The irony of course is that the concept of “caste” is not native to Hinduism or Asia, let alone India. It is a word of Iberian descent, a system imposed by colonialists originally to distinguish “older Christians” from “newer converts.” Discrimination against new converts would be justified as an attempt to maintain lineage, or Casta. Indeed, the concepts of caste society, or Societa de Castas, and blood purity were imposed on Hindu society by Portuguese colonizers to divide a Hindu society built on egalitarian social structures. History and facts matter little, it seems, to the critical race theory movement. The entire movement against caste appears to rest on one shoddy survey conducted by Equality Labs, a far-left social organization, which took unverified reports of discrimination from 1,500 anonymous respondents to represent the facts of life for 5 million Hindu Americans. The Equality Labs report inexplicably defames Hindu society and misrepresents the true nature of structures in Hindu society. And it has now become the foundational publication cited by those pushing for anti-Hindu policies in governments, universities and corporations.

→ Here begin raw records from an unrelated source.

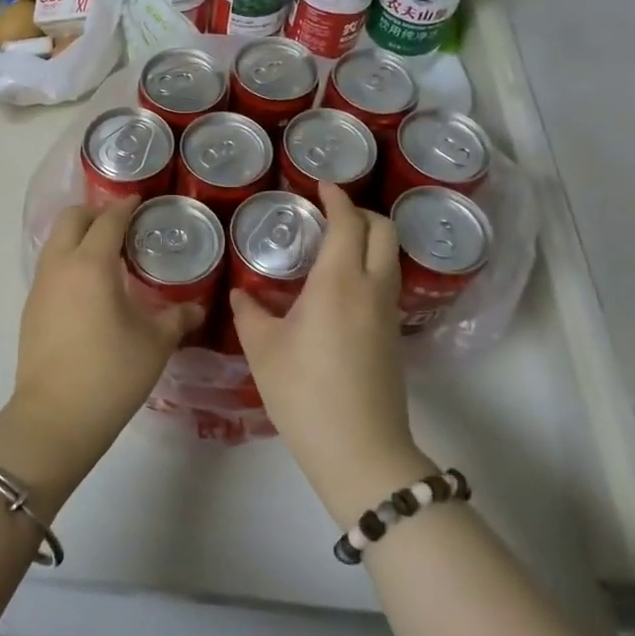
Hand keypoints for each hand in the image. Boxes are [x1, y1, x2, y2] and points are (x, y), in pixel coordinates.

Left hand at [11, 197, 202, 464]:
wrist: (56, 417)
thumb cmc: (111, 373)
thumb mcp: (154, 344)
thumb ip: (177, 318)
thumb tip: (196, 309)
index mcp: (91, 264)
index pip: (108, 220)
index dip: (126, 207)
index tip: (141, 202)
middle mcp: (60, 265)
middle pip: (72, 219)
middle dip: (96, 213)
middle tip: (123, 224)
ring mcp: (40, 286)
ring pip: (56, 242)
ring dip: (79, 236)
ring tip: (108, 254)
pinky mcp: (31, 308)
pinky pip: (50, 267)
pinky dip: (68, 261)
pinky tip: (89, 287)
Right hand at [229, 184, 432, 526]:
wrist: (360, 452)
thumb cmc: (304, 393)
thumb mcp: (263, 350)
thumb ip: (249, 312)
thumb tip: (240, 293)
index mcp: (338, 282)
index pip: (348, 222)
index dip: (336, 197)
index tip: (320, 183)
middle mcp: (371, 289)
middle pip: (383, 230)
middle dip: (361, 212)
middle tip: (328, 212)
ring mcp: (388, 313)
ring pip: (389, 257)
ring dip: (368, 239)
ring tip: (331, 245)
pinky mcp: (393, 336)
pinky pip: (386, 283)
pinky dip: (369, 266)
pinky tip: (337, 287)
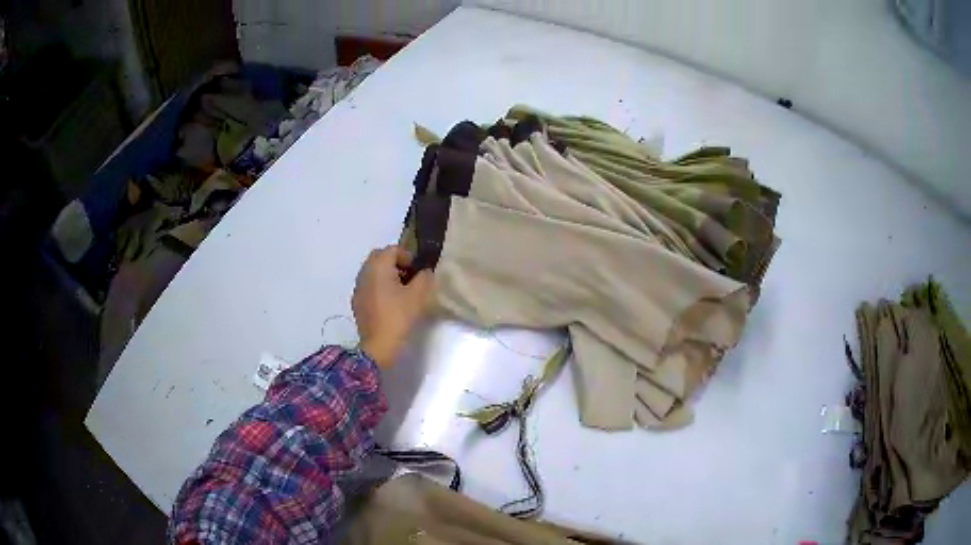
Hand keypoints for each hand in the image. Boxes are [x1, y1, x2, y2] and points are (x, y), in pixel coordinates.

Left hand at [352, 245, 433, 367]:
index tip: (418, 271)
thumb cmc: (399, 317)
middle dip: (395, 263)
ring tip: (401, 292)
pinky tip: (389, 304)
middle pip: (379, 258)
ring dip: (386, 275)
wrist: (379, 346)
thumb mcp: (419, 295)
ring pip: (372, 272)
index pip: (392, 249)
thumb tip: (424, 271)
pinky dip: (379, 288)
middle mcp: (364, 273)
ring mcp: (358, 289)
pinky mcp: (357, 303)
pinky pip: (368, 286)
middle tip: (410, 278)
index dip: (408, 256)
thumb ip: (424, 277)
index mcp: (378, 266)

Further, the now infamous suit brought forward by California Department of Fair Employment and Housing (DFEH) against Cisco alleging that the company’s managers who belong to a higher caste had discriminated against the complainant who belongs to a lower caste and that the Dalit Indian employee (an alumni of the prestigious Indian Institute of Technology) is darker complexioned than his higher caste managers. This utterly flawed premise of discrimination completely fails to explain the dark Brahmin found amongst the Hindus. But unfortunately, this too has become a landmark case in the burgeoning debate of caste discrimination. Academic institutions like Harvard University, Brandeis University (the first University to make caste a part of its non-discrimination policy), University of California (Davis), California State University amongst many others have also recognized caste discrimination based on the Equality Labs report. Ironically, considering the consistent negative criticism meted out to the Hindu society, it has been the most successful diaspora around the world. They tend to assimilate well in their host countries, they are successful entrepreneurs and professionals. They are generous and give back to the societies that they are welcomed by. For instance, Hindu Faith based non- profit organisation Sewa International’s response to Covid- 19 translated to $15 million in food, PPE kits, medical supplies and groceries being served in lower income and vulnerable communities. Over 5000 volunteers were engaged, and this was just in the United States. Their Covid relief extended to Pakistan, Bangladesh, Trinidad amongst a host of other countries in need, irrespective of race, gender, religion or nationality. But the chances of this being spoken of or used by the Hindu diaspora to defend themselves and their egalitarian approach to life would be a rarity. The issue lies with the complacency of the Hindus to protect themselves, prevent their identity from being attacked and leverage their strengths. It’s been a long-standing deficit. 

Present non-discrimination policy can address the issue of caste discrimination if at all a case comes up, but to single out Hindus, to make them targets is in itself discriminatory. History has a way of repeating itself. Hinduism is going on trial once again.

Rami Niranjan Desai is an author, columnist and anthropologist.